→ Text:
---------------
What I dream about is a whole lot of kids reading my books in inappropriate places – church, school assemblies, the dinner table – and laughing so hard they get in trouble. Kids spending nights up late under the covers with a flashlight reading my words, kids handing my book on to their best friends the instant they’re done because it’s so freaking hilarious. Parents saying, “Oh, Lordy, is your kid reading that trash, too? It’s such a shame –  these kids have no taste – but at least he’s reading.” I dream of offending a thousand parents, and delighting tens of thousands of kids.

I want to fill the world with kids’ laughter.

Okay. That’s my secret dream. What’s yours? How will you know, Writer Friends, if you’ve been successful at your chosen work? If you’re as far away from high school as I am, I bet you don’t even think once about a dollar figure.

A Contest (or two) for You

Oh, Writer Friends, I wasn’t being flippant in my last post. I do adore you. And so, I will share the following with you all: One of my agent-sisters (Suzette Saxton) is having a contest on her blog, with some very nice prizes. The grand prize is a 40-page partial submission WITH critique with Mon Agent Extraordinaire, Suzie Townsend. Seriously, go sign up for this now! Or before March 14th.

Those of you who know me well also know I have a sort of obsession with silent auctions. There’s one going on right now that no one seems to know about. I bid on quite a few items, and felt so guilty at the thought that I might get them without any competition at all… So, I’m sharing the site with you. Go ahead, overbid me. It won’t be hard. There are amazing things/books/critiques available here, and it all goes to help a new independent bookstore in Utah, Fire Petal Books.

Unrelated note: Right now, my sweet husband is upstairs reading the latest draft of Raymond. I think he was worried I loved my Betas more than him, and he wanted in on the hot Beta love action. Smart man. 😉

Tiny Scraps of News… Yum.

I did it. I just finished my torturing of a young boy… I mean, my revision of Raymond. Now, off to a couple of Betas to make sure I don’t just “think” I’ve pulled it off.

But I think I may have. Squeee!
---------------
→ Data block:

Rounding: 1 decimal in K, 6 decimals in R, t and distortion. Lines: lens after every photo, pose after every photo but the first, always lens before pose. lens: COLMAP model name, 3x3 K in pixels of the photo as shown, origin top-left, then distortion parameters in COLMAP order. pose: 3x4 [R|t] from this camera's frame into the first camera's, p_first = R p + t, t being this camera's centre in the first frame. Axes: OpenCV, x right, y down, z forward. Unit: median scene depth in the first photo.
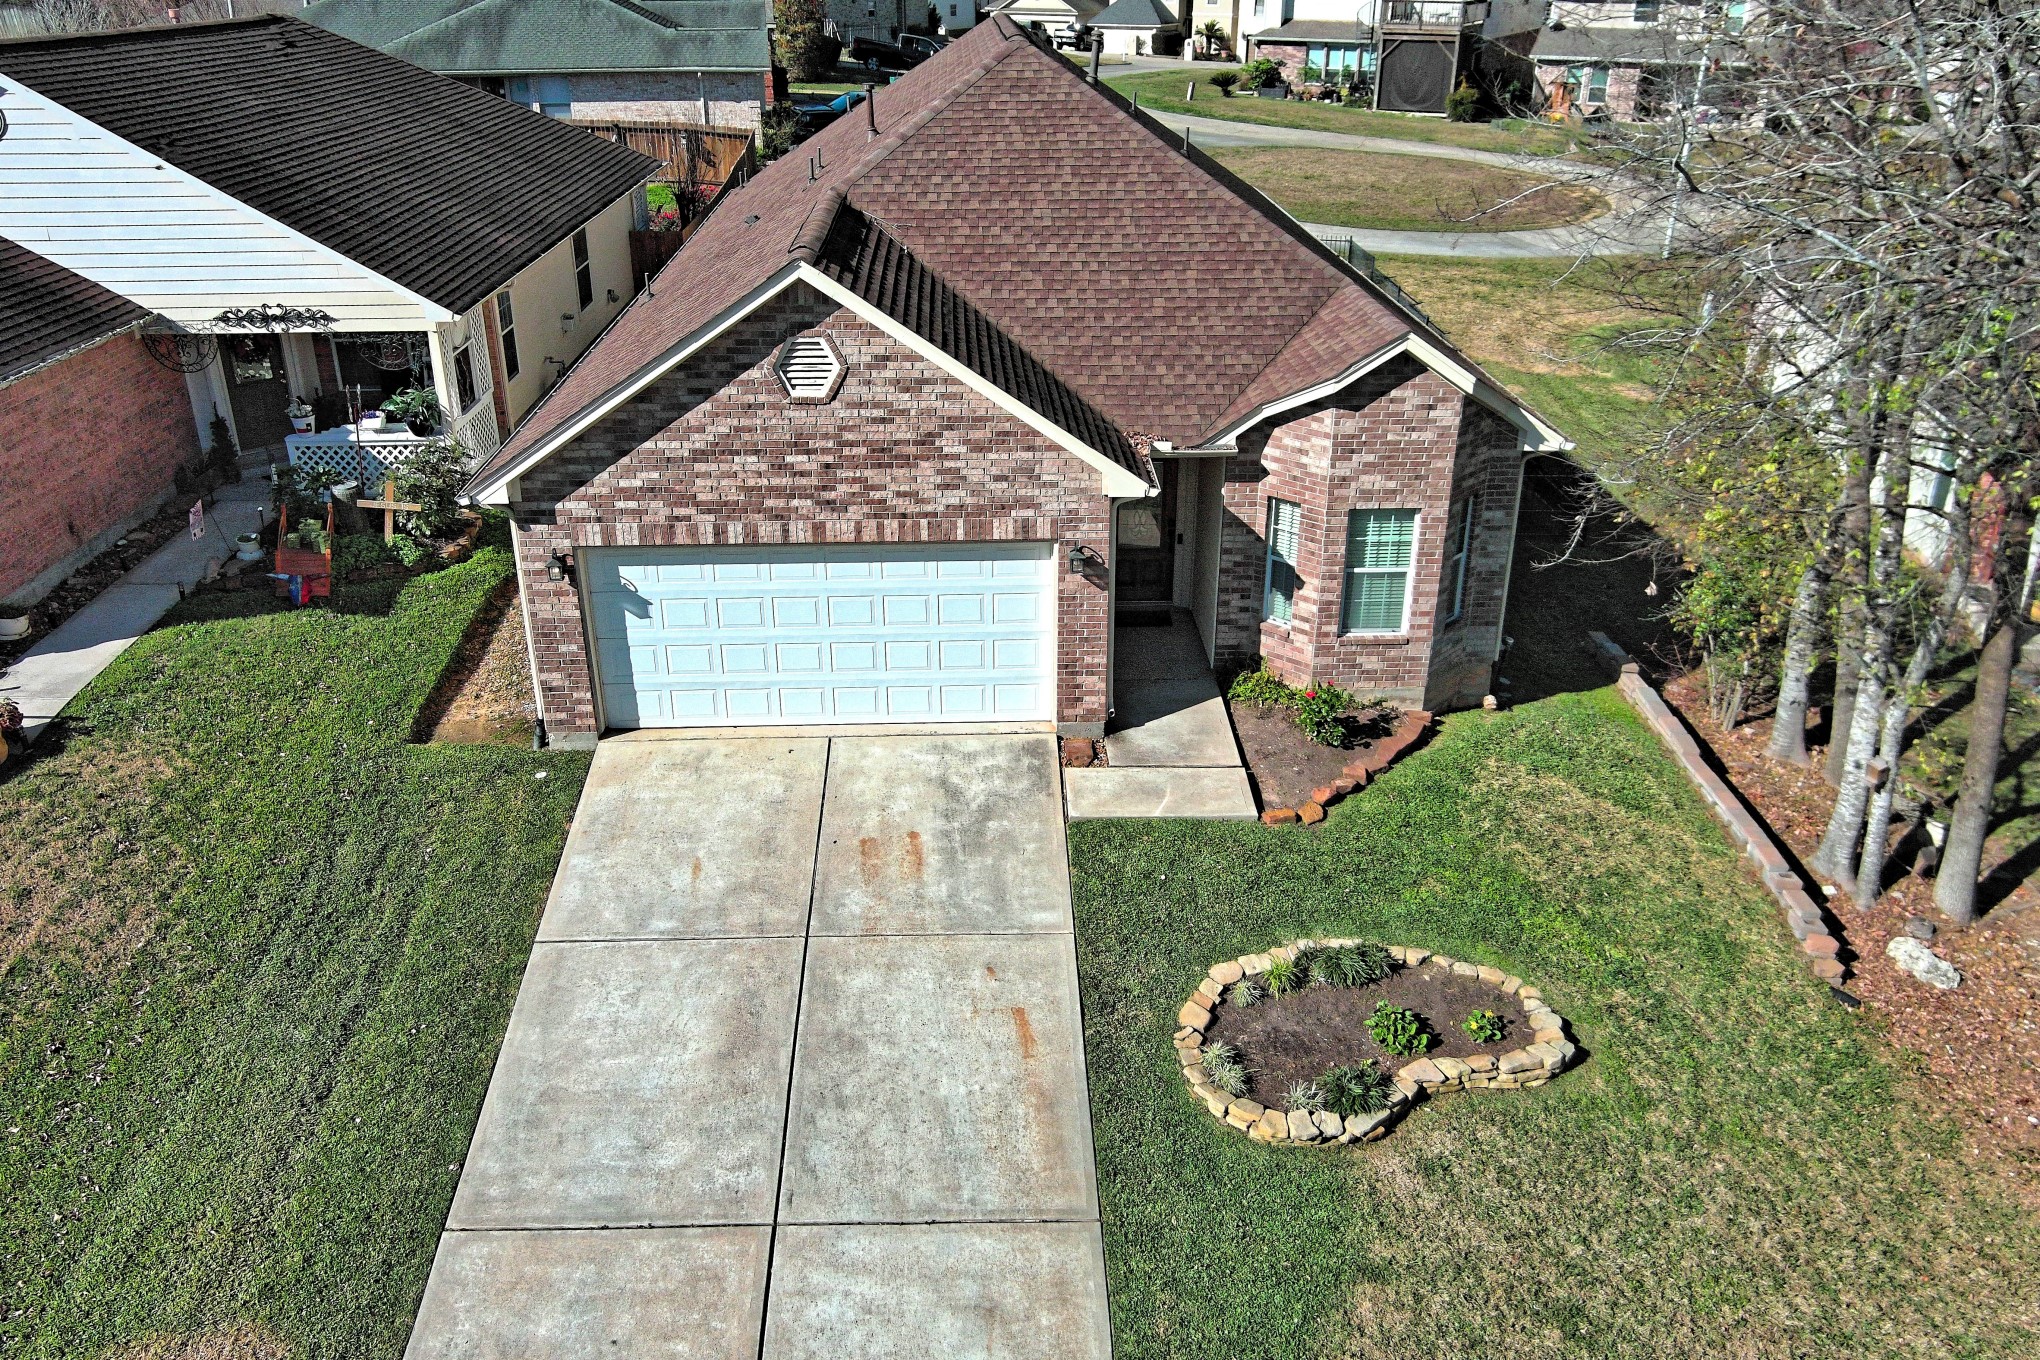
lens RADIAL K [[1593.6, 0, 1020.0], [0, 1593.6, 680.0], [0, 0, 1]] dist [0.004931, -0.041531]
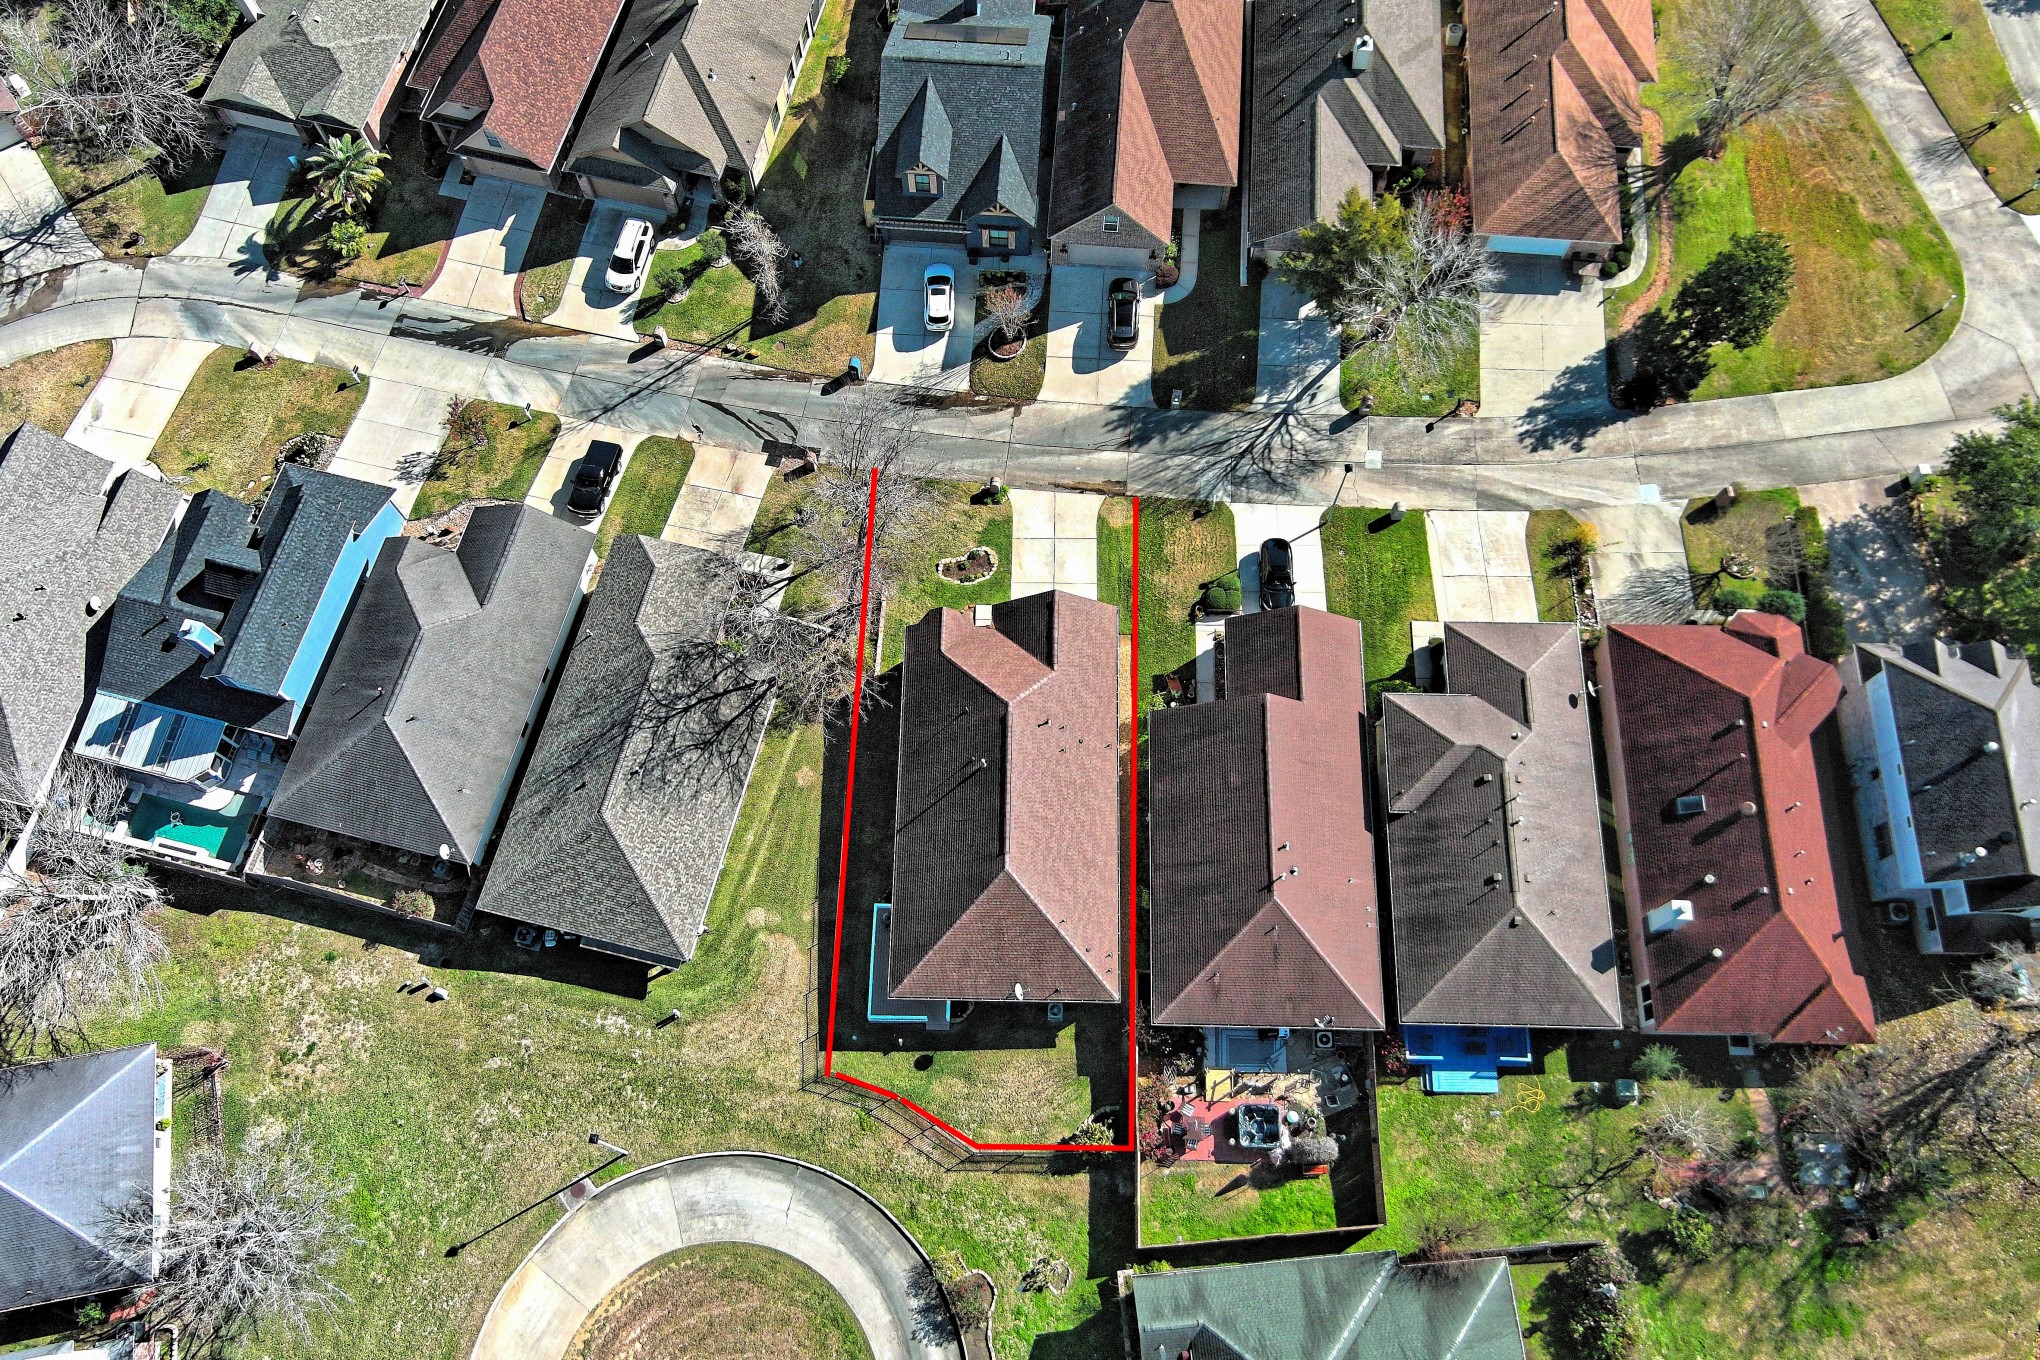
lens RADIAL K [[1593.6, 0, 1020.0], [0, 1593.6, 680.0], [0, 0, 1]] dist [0.004931, -0.041531]
pose [[-0.998346, -0.055628, 0.014534, -0.101547], [0.018915, -0.079058, 0.996691, -5.444875], [-0.054295, 0.995317, 0.079980, 0.788003]]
---------------
→ Task instructions: Output the part of the blog post from "A Contest (or" up to and including "Fire Petal Books.", copied word for word.

→ Result below:
A Contest (or two) for You

Oh, Writer Friends, I wasn’t being flippant in my last post. I do adore you. And so, I will share the following with you all: One of my agent-sisters (Suzette Saxton) is having a contest on her blog, with some very nice prizes. The grand prize is a 40-page partial submission WITH critique with Mon Agent Extraordinaire, Suzie Townsend. Seriously, go sign up for this now! Or before March 14th.

Those of you who know me well also know I have a sort of obsession with silent auctions. There’s one going on right now that no one seems to know about. I bid on quite a few items, and felt so guilty at the thought that I might get them without any competition at all… So, I’m sharing the site with you. Go ahead, overbid me. It won’t be hard. There are amazing things/books/critiques available here, and it all goes to help a new independent bookstore in Utah, Fire Petal Books.